- Directed by: Shamas Nawab Siddiqui
- Produced by: Nawazuddin Siddiqui
- Starring: Jai hind Kumar Maneesha Marzare
- Edited by: Rahul Tiwari
- Release date: 2015;
- Running time: 17 minutes
- Country: India
- Language: Hindi

= Mister Come Tomorrow =

Mister, Come Tomorrow is a 2015 short film directed by Shamas Nawab Siddiqui and produced by Nawazuddin Siddiqui. It is the debut film of the latter as producer. The film deals with the controversial Islamic practice of Nikah halala.

==Plot==
Imtiaz divorces his wife in anger but soon realizes his mistake and wants her back. However, as per the Nikah Halala law, he can only get her back by marrying her to someone else who must consummate the marriage. So he arranges her marriage to someone else. But the day after the Nikah (Marriage) when Imtiaz goes to get his wife back, her new husband is not ready to divorce her as he wants to reap the benefits of this marriage. He fools Imtiaz by claiming that he hasn't consummated the marriage yet, and therefore Imtiaz cannot take his wife back. Imtiaz struggles daily to get his wife back.

==Cast==
- Jai Hind Kumar
- Manisha Marzare
- Ilyas Khan
- Mazuddin Siddiqui

==Reactions==
The film won 10 international awards and was well received by some by the Muslim community, especially women.

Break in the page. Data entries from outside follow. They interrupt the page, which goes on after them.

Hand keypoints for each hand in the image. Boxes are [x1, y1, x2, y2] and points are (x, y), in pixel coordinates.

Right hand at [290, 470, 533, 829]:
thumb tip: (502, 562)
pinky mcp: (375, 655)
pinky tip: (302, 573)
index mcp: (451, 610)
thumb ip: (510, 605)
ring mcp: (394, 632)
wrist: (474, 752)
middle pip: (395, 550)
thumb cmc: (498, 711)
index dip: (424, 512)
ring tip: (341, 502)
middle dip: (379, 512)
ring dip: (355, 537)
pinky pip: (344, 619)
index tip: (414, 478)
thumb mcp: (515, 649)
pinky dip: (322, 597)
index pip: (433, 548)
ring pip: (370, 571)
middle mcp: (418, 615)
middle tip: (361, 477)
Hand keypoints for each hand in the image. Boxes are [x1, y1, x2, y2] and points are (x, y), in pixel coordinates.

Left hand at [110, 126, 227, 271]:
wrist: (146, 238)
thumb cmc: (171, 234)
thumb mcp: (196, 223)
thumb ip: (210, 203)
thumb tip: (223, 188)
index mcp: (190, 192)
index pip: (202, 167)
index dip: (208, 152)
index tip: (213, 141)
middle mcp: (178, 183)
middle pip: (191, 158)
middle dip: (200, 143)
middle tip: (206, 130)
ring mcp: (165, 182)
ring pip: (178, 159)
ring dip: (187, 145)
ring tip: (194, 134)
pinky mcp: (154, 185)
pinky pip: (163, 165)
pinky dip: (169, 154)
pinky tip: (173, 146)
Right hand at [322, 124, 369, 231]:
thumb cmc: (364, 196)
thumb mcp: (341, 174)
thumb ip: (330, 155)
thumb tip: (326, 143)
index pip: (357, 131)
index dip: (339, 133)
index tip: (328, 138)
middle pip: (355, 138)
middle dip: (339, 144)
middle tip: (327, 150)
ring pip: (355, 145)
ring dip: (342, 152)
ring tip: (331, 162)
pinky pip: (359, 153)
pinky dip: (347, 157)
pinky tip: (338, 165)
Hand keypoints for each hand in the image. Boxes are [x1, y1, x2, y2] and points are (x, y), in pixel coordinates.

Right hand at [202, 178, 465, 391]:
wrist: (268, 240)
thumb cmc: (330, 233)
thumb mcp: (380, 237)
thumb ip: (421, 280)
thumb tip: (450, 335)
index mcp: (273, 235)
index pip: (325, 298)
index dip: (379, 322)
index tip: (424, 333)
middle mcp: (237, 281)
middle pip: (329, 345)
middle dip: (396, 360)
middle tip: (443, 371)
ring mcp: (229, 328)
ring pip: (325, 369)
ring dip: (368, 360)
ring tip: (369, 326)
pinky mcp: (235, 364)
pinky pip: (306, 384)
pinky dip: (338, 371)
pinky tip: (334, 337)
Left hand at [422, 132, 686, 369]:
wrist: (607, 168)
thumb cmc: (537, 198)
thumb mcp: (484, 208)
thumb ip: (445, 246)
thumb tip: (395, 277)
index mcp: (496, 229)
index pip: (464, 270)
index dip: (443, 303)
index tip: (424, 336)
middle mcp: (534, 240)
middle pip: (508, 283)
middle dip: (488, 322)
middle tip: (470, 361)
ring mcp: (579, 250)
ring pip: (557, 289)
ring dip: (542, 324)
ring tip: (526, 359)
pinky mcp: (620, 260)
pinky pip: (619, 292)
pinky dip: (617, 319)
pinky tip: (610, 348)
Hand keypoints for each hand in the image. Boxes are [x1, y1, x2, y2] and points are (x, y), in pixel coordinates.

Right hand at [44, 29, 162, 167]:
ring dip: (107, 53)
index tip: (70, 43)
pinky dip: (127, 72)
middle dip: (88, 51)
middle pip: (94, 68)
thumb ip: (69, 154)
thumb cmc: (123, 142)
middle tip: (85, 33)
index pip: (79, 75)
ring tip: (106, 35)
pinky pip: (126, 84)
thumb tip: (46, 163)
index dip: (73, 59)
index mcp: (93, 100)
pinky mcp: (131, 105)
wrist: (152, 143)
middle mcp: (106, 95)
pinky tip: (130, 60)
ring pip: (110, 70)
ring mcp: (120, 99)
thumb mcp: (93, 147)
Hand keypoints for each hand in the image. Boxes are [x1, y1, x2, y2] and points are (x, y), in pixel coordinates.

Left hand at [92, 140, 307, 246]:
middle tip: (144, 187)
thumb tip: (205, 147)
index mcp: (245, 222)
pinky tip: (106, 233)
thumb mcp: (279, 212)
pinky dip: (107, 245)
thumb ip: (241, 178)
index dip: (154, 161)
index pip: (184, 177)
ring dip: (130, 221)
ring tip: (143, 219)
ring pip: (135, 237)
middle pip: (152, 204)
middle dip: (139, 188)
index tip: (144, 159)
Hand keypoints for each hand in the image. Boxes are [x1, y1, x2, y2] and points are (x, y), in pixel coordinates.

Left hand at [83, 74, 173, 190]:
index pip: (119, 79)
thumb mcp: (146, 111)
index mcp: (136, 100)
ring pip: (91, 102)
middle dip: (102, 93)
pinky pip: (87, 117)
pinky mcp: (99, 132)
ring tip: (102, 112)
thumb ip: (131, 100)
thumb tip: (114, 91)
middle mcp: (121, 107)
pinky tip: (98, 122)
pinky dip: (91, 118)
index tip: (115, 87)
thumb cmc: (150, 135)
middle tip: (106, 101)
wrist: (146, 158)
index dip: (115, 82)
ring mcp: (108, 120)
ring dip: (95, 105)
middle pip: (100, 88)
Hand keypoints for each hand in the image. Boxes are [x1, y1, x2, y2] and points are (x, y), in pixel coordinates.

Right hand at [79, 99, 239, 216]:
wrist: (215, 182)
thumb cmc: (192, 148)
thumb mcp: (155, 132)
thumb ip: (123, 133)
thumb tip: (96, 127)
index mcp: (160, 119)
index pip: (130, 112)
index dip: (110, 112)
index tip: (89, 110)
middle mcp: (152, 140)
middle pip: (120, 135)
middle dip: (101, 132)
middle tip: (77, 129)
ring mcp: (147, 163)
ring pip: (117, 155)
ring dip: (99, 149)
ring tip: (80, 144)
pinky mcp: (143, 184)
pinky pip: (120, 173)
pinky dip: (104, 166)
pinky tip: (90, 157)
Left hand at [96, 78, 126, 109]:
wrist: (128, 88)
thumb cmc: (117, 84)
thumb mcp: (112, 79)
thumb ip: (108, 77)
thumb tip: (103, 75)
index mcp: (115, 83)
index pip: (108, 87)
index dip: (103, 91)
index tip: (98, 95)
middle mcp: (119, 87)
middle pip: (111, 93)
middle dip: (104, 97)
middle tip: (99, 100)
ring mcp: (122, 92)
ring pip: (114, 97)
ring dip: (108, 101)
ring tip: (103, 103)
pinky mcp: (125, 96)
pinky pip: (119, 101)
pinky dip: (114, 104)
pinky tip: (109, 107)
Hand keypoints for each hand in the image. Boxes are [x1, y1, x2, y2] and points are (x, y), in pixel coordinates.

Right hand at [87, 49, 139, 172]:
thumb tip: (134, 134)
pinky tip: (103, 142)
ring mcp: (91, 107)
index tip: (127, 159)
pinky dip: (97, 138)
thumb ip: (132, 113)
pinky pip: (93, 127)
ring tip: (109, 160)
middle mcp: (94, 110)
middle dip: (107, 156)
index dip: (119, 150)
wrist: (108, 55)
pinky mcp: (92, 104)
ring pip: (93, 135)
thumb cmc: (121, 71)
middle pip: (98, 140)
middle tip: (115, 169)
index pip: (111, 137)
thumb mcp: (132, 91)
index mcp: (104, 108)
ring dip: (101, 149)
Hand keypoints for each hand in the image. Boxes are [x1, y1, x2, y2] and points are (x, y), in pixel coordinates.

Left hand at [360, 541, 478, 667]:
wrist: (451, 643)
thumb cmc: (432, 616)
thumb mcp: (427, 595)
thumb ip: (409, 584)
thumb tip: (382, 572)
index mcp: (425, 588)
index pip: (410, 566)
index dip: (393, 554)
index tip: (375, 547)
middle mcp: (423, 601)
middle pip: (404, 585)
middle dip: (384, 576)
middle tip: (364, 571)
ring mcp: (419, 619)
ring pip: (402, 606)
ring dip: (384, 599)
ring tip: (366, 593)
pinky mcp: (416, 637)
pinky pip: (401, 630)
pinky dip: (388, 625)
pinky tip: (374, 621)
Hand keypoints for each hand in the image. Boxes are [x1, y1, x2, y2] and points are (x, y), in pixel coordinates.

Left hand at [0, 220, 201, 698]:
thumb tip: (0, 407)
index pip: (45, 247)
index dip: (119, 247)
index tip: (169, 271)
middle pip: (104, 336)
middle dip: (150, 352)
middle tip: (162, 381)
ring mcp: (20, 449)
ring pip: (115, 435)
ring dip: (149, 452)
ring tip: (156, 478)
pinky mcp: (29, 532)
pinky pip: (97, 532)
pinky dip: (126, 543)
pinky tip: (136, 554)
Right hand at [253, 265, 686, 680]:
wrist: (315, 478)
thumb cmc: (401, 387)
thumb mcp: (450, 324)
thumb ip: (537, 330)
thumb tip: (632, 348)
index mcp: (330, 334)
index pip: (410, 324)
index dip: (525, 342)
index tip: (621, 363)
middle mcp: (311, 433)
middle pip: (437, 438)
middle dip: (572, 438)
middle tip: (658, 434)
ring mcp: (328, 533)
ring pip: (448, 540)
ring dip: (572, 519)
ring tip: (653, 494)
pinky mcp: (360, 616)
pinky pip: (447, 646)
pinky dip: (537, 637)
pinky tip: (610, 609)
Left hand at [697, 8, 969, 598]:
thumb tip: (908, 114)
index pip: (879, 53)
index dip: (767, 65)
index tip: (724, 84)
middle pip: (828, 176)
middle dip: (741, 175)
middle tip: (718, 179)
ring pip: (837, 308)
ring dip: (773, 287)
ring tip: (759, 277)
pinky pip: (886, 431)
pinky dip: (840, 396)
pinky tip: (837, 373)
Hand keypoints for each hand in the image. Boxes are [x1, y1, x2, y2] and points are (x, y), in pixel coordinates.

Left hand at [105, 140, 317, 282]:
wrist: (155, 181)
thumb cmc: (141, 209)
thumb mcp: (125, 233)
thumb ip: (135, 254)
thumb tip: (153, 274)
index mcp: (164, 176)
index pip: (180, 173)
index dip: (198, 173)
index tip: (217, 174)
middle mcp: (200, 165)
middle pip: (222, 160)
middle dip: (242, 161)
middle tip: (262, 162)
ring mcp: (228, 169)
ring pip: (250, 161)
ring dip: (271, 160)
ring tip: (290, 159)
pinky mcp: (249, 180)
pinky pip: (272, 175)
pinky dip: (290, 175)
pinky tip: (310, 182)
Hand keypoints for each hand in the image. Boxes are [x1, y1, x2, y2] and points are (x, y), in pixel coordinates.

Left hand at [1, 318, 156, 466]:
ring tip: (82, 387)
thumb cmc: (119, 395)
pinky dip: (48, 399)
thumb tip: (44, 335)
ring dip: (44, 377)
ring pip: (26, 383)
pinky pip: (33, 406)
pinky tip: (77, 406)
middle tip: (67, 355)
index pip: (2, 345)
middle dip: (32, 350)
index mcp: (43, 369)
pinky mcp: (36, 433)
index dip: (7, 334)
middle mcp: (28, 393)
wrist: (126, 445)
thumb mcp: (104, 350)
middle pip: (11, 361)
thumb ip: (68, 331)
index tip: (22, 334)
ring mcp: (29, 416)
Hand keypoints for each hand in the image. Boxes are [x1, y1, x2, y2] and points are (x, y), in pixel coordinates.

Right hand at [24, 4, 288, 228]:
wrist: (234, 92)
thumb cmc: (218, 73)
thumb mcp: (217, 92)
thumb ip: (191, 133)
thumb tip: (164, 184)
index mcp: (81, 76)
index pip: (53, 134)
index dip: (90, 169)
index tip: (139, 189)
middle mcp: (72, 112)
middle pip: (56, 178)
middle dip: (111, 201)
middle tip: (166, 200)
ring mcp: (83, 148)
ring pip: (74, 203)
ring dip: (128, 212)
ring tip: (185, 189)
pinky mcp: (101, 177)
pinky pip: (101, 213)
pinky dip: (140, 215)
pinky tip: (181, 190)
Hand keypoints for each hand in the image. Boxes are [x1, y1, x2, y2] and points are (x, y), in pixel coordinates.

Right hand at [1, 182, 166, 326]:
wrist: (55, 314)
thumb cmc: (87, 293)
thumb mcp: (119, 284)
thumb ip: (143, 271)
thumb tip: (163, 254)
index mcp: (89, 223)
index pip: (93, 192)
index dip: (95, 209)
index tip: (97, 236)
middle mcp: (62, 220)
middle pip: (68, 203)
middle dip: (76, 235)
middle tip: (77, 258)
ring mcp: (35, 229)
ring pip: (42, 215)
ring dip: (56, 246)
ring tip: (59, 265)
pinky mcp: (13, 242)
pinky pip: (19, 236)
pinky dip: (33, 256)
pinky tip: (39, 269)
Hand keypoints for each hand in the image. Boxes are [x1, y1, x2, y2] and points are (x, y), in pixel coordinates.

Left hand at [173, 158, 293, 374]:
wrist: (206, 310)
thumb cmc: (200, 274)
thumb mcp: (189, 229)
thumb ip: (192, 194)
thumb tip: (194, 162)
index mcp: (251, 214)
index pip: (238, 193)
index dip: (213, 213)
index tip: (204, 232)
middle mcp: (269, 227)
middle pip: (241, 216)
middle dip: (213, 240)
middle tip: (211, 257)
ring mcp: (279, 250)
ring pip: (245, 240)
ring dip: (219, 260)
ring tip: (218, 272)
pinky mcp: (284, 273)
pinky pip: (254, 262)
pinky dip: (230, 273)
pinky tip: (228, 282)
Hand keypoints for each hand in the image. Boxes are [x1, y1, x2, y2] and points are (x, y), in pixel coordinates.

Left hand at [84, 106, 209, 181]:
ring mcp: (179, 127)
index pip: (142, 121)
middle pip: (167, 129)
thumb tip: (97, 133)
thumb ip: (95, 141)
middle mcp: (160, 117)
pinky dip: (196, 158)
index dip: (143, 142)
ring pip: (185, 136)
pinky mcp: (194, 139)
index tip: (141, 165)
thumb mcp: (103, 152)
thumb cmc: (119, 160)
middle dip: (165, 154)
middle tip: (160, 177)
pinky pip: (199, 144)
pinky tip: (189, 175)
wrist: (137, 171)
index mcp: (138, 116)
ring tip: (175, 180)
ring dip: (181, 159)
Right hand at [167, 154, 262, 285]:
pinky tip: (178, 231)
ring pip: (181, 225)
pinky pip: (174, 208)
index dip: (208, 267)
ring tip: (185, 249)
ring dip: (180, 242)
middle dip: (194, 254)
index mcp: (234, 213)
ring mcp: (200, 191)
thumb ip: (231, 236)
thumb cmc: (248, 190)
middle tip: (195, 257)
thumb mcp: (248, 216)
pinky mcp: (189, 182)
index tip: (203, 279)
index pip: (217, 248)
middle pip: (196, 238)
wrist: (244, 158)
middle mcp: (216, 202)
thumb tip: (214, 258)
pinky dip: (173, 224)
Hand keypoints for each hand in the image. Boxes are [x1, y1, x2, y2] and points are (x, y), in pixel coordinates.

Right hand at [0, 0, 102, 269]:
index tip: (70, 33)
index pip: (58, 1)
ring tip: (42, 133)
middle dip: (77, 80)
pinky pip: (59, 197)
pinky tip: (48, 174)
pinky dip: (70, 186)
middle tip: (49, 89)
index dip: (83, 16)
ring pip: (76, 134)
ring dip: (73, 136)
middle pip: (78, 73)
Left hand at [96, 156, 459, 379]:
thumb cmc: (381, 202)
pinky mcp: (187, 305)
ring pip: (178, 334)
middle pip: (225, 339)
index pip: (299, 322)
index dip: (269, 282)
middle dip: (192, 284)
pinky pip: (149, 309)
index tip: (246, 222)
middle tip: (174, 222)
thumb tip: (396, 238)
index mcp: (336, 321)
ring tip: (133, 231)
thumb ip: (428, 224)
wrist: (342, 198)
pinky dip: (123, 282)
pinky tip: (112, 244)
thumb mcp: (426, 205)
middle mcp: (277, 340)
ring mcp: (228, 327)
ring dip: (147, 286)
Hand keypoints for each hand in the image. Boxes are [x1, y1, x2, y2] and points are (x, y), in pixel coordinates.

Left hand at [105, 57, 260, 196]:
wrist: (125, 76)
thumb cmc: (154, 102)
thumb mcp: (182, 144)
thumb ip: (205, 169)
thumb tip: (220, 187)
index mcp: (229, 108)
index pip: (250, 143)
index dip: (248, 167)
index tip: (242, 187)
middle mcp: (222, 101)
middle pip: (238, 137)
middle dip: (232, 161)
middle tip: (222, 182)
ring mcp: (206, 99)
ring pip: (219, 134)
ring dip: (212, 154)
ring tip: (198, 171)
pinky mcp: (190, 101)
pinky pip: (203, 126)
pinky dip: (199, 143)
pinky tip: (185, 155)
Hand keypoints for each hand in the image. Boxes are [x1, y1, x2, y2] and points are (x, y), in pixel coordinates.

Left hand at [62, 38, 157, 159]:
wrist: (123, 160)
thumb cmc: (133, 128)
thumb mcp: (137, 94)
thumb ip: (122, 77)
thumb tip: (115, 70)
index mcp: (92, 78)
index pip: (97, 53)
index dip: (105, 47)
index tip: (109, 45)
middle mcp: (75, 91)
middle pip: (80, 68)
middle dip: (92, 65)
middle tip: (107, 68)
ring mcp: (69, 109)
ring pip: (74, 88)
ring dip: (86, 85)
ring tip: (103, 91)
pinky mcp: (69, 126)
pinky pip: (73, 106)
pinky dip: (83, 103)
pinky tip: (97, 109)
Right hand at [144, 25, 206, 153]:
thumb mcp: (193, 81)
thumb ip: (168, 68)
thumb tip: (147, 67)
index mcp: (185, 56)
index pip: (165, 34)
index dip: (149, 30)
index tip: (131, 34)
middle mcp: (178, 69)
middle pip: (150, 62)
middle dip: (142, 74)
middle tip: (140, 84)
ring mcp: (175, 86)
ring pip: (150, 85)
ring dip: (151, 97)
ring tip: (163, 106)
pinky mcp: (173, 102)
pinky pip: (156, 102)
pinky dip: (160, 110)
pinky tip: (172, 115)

The film evoked an angry response from Islamic clerics like Maulana Arshad Farooqui, the chairman of Fatwa Online of Deoband, criticized Nawazuddin and said he didn't know Shariyat. Qazi Rohan of Madarsa Abibul Uloom, condemned Nawazuddin and his brother for questioning an Islamic practice despite being Muslim.

Shaista Amber, the head of the All India Muslim Women's Personal Law Board (AIMWPLB) was supportive of the movie and said, "If the government supports me, I would like to screen this movie in villages where the community’s women are exploited through misuse of such laws. In fact, the exploitation is nothing short of rape."